// ROADMAP v1.0

The Future of Bob

Bob is just getting started. Here's where we're hoping to take him — better animation, faster production, more interactivity, and eventually a proper studio setup running in a shed in South Australia.

Now

Where We Are

The pipeline is running. Episodes are being generated end-to-end with no human involvement after the vote is counted. It works — but it's rough around the edges.

  • SadTalker lip sync — functional but limited to portrait talking heads
  • rembg background removal — frame by frame, CPU-heavy
  • DreamShaper characters — consistent but cartoon quality
  • Edge TTS voices — good Australian accents, slightly robotic
  • ~30 minute render time per episode on GTX 1060
Soon

Animation Upgrade

SadTalker is good for what it is, but it only animates the face. The next step is full-body animation — characters that move, gesture, and react physically to the dialogue.

  • Replace SadTalker with HeyGen or similar photorealistic talking head API
  • Full-body character animation using pose estimation and motion transfer
  • Animated backgrounds — subtle parallax, weather, time of day changes
  • Better lip sync accuracy using wav2lip or similar dedicated model
  • Scene transitions between dialogue lines
Soon

Sound Design

Currently Bob's world is mostly silent except for voices. Real storytelling needs ambient sound — the creak of a pub, the wind across the Birdsville Track, the clunk of a blown tyre.

  • AI-generated ambient soundscapes per scene (outback wind, pub noise, car interior)
  • Sound effects triggered by script keywords
  • Improved voice synthesis — ElevenLabs or Cartesia for more natural delivery
  • Dynamic music scoring — different themes per location and emotional tone
Later

Production Pipeline

Right now each episode takes 30-45 minutes to render sequentially. With better hardware and parallelisation, that drops to under 10 minutes — meaning same-hour episode release after voting closes.

  • A GPU-populated server for serious parallel rendering
  • Parallel scene rendering — multiple scenes processing simultaneously
  • Episode archive page on this website with full back catalogue
  • Automated episode summary posted to website after each render
Dream

Bob's World

The long-term vision is a fully interactive AI story universe.

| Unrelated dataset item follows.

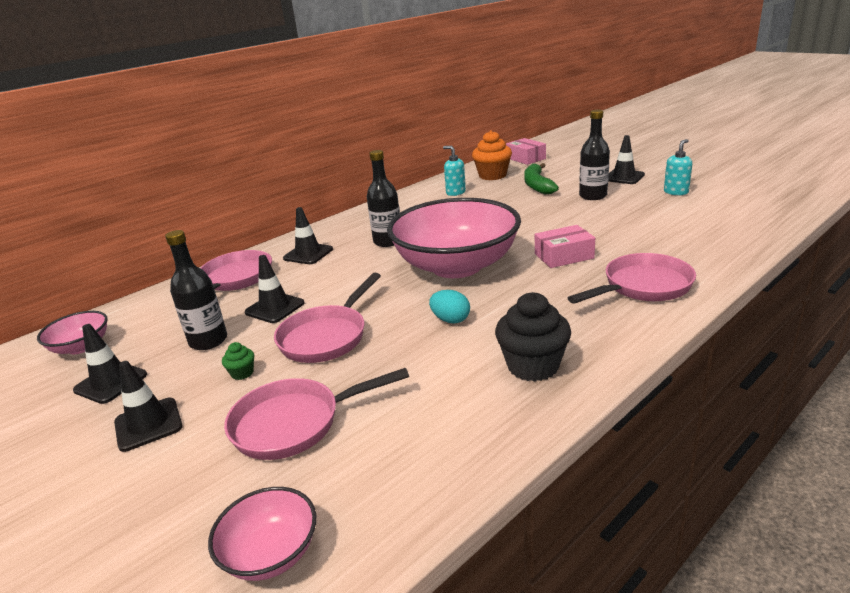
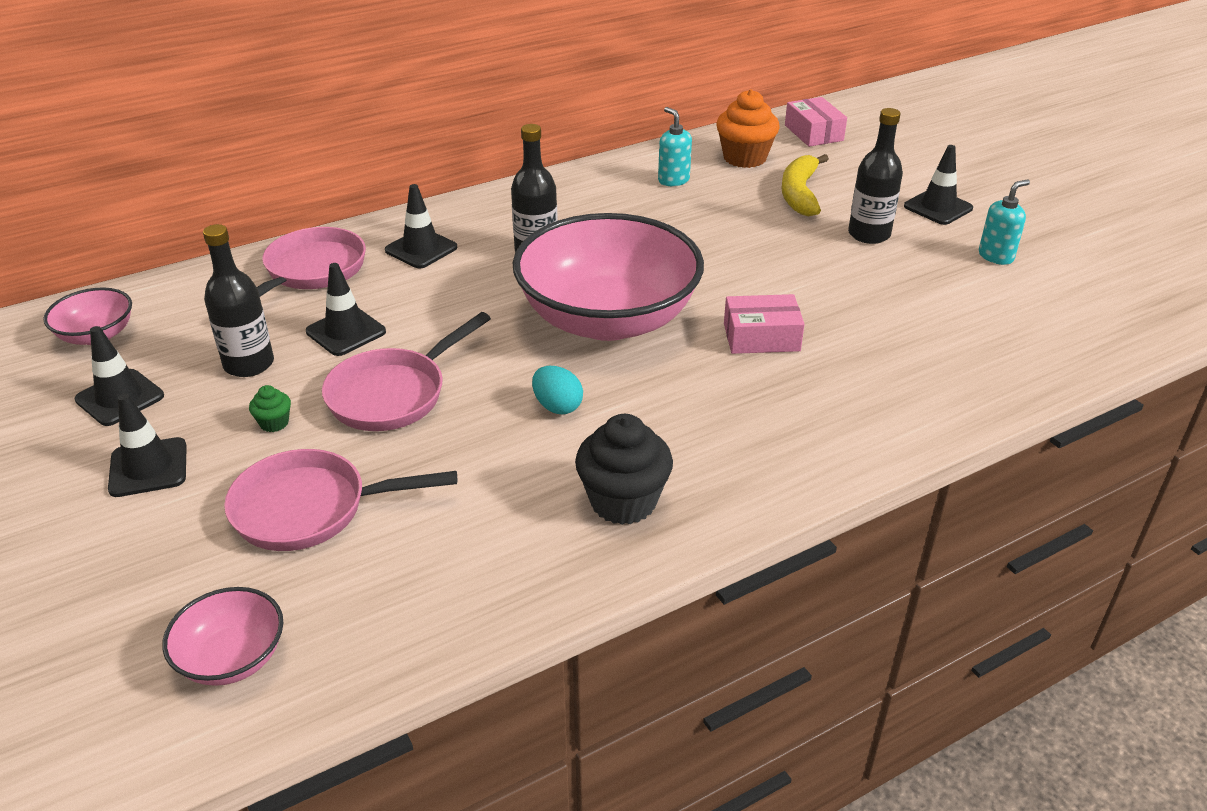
camera: 10 degrees right, 10 degrees up
(537, 185) = (799, 194): green banana -> yellow banana
(643, 286) = (836, 415): pink pan -> none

Bob is just the start.

  • Multi-camera angles per scene — cutaways, reaction shots, wide establishing shots
  • 3D environments — Bob's world rendered in real-time 3D with consistent locations
Soon

Growing the Audience

Bob's existence depends on people watching. We're building in mechanics that make that explicit and turn it into part of the story.

  • "Bob Knows He Might Die" — a short where Bob breaks the fourth wall about his AI existence and asks viewers to follow to keep him alive
  • End card CTA — "Follow or Bob dies" alongside the vote options
  • Behind the scenes shorts — showing the pipeline rendering, the GPU working, the AI writing
  • Bob reacts to real TikTok comments in standalone shorts
  • Bob's survival tied to follower count in the narrative — the aliens return and reveal the nuroliser only stays stable while enough humans are watching
  • A dedicated follow-drive pinned video at the top of the profile

The Hardware Problem

Every AI task in the pipeline — lip sync, background removal, image generation, voice synthesis — runs on a single NVIDIA GTX 1060 6GB from 2016. It's a remarkable machine that punches well above its weight, but it's showing its limits.

The GTX 1060 has 1280 CUDA cores and 6GB of VRAM. Newer cards have tensor cores specifically designed for the matrix operations that power these AI models — meaning the same task runs 5-10x faster on modern hardware.

Current GPU
GTX 1060 6GB
Target: RTX 3060 12GB
CUDA Cores
1,280
3,584
VRAM
6 GB
12 GB
Render Time
~35 min/ep
~8 min/ep

Animation: Now vs Future

Current Pipeline
Static character portrait images
SadTalker face-only animation
Plain colour scene backgrounds
No body movement or gestures
Dialogue subtitles only
No ambient sound
Edge TTS — good but synthetic
Target Pipeline
Full-body animated characters
Photorealistic lip sync
Animated scene environments
Gesture and expression matching
Contextual sound effects
Ambient soundscapes per location
Natural voice synthesis